When consumers buy a DVD, however, they expect to be able to watch it as frequently as they want, whether it's on a player in the living room, bedroom or minivan. Online digital purchases of movies cost the same as a DVD but can't be easily transferred between devices because of the same technical differences that make it impossible to use Mac software on a PC.
Some who follow the home entertainment industry believe the die is already cast. Renting a movie online is so simple, they say, that there will be little need to own a film anymore.
"We're almost inevitably moving toward a model in which download-to-own is a niche business," said Arash Amel, research director for digital media at Screen Digest.
Mitch Singer disagrees. The chief technology officer of Sony Pictures has spent more than four years putting together a coalition called Ultraviolet. Its members — studios, manufacturers and online stores — are working to allow anyone who buys a movie online to watch it on an array of devices.
Currently in tests and expected to launch next year, Ultraviolet would allow consumers to store movies they buy in a "digital locker" accessible from any connected device. A user could theoretically buy a film from a Web-enabled TV and then allow their child at college to watch it on a mobile phone.
Studios are considering other far-reaching plans to encourage digital movie sales, from free online copies of DVDs consumers already own to pre-loaded movies on new electronic devices.
"2011 might be a watershed year in making download-to-own better for the consumer," said Thomas Gewecke, president of digital distribution for Warner Bros.
There are also plans to make rentals more profitable by charging as much as $30 for "premium" video-on-demand before a DVD release — in effect, a surcharge for getting to watch the movie earlier.
But obstacles remain. Convincing consumers it's worth learning to use a new online registration system is no easy task. "It's very challenging to describe this to consumers," said Bruce Anderson, senior vice president of Blockbuster's digital efforts.
And not every company is part of Ultraviolet. Walt Disney Studios is working on a competing venture called Keychest. Apple, the biggest seller of movies online, is not participating in either project.

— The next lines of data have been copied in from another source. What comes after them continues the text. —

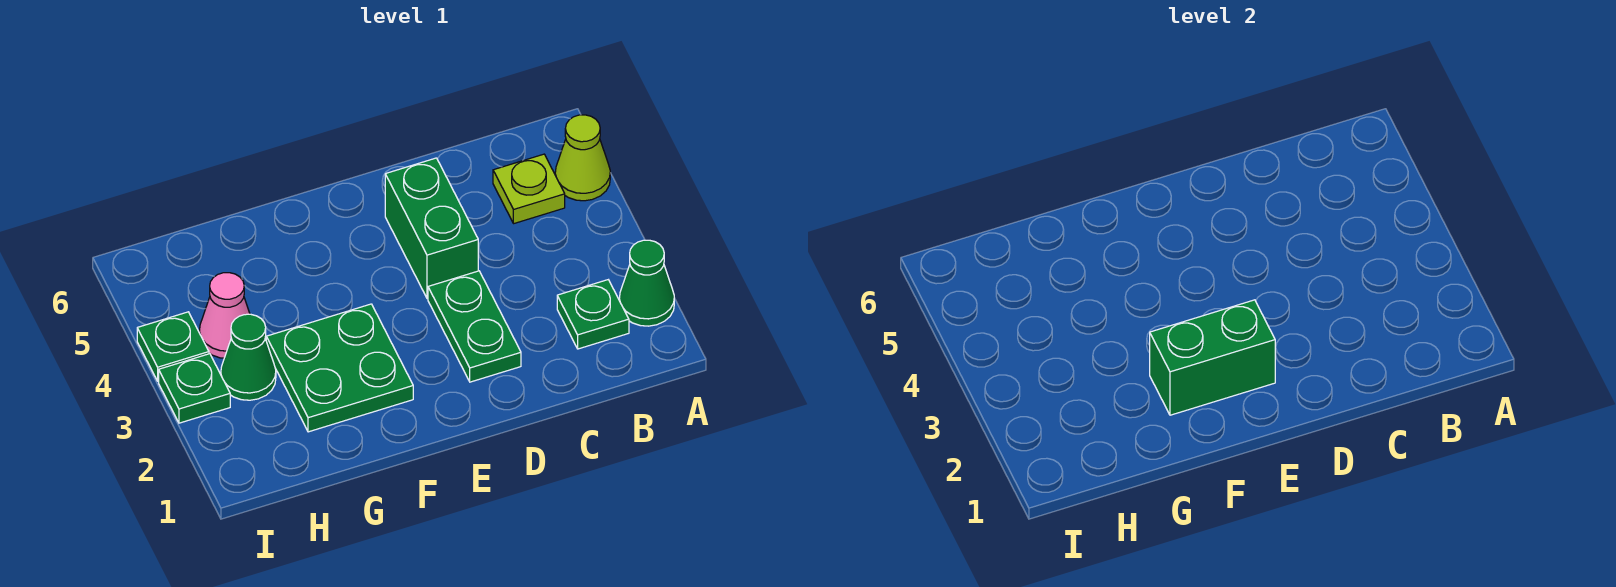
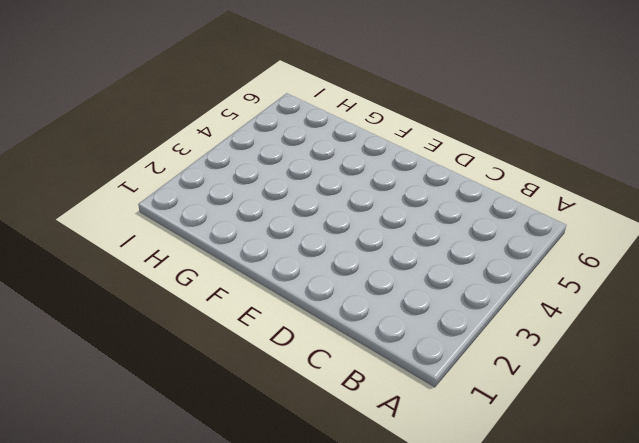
none -> green 1x1 cone [619,240,674,326]
none -> lime 1x1 cone [555,115,610,201]
none -> green 1x1 plate [557,280,629,349]

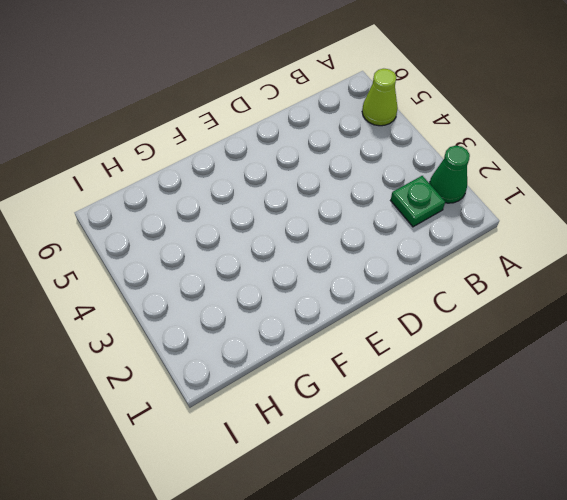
none -> lime 1x1 plate [493,154,565,224]
none -> green 1x2 plate [428,271,521,382]
none -> green 1x2 brick [385,158,478,299]

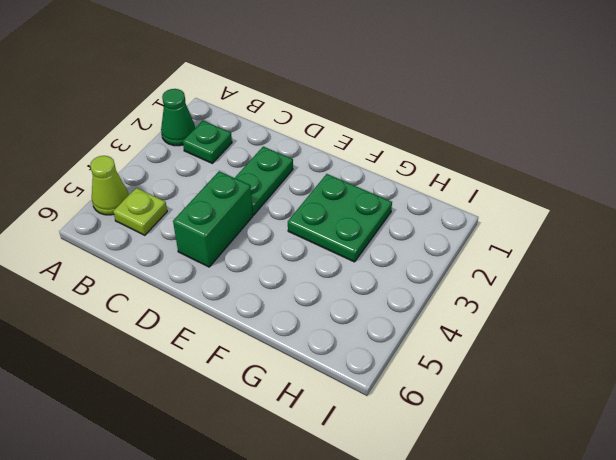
none -> green 1x1 cone [221,314,276,400]
none -> pink 1x1 cone [199,273,250,358]
none -> green 1x1 plate [159,354,230,423]

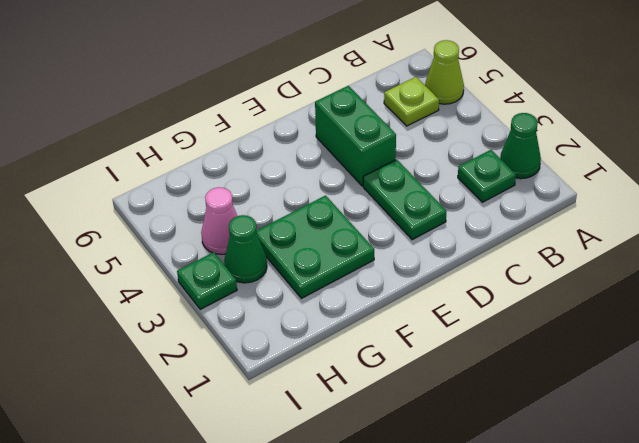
none -> green 1x1 plate [137,312,209,381]
none -> green 1x2 brick [1150,300,1275,415]

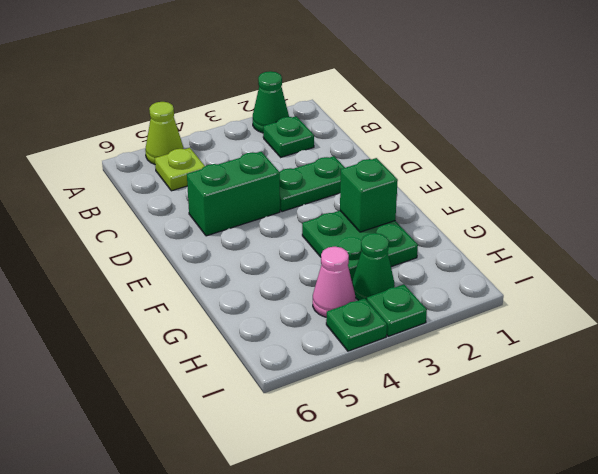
green 1x1 brick [340,158,398,232] -> green 1x2 brick [1150,300,1275,415]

Meanwhile, because of studios' deals with pay-cable channels such as HBO, movies disappear from and reappear in online stores with no explanation, potentially confusing customers. That's because the networks have exclusive rights to pipe movies into homes during a series of cycles that begin four to six months after the DVD release.
These pay-cable "windows" are so restrictive that consumers wouldn't even be able to access movies they own in Ultraviolet's digital locker during one of those blackout periods.
Studio executives say they're optimistic that particular headache will be resolved soon. But the pay channels are unlikely to allow movies to be sold online while they have the rights unless they negotiate a reduction in rights fees worth hundreds of millions of dollars per year.
"We anticipate finding common ground with our studio partners on the issue of digital technology just as we have with many other technological enhancements over the years," said Bruce Grivetti, HBO's president of film programming. "We pay a premium price to our studio partners, and in return our subscribers get what they expect from HBO: high-quality, exclusive content."
Digital distribution veterans say the HBO conflict is the latest example of a tension that has always underlain the business: the desire to increase Internet revenue without putting substantial but shrinking profits from DVDs and television at risk.
"It's a bit of a Catch-22," said Jim Ramo, who was chief executive of Movielink, a defunct joint venture among five major studios to sell movies online. "The studios don't want to risk their traditional model unless they see an opportunity to make more in online distribution. Yet unless they add something new to digital, they may be holding that business back."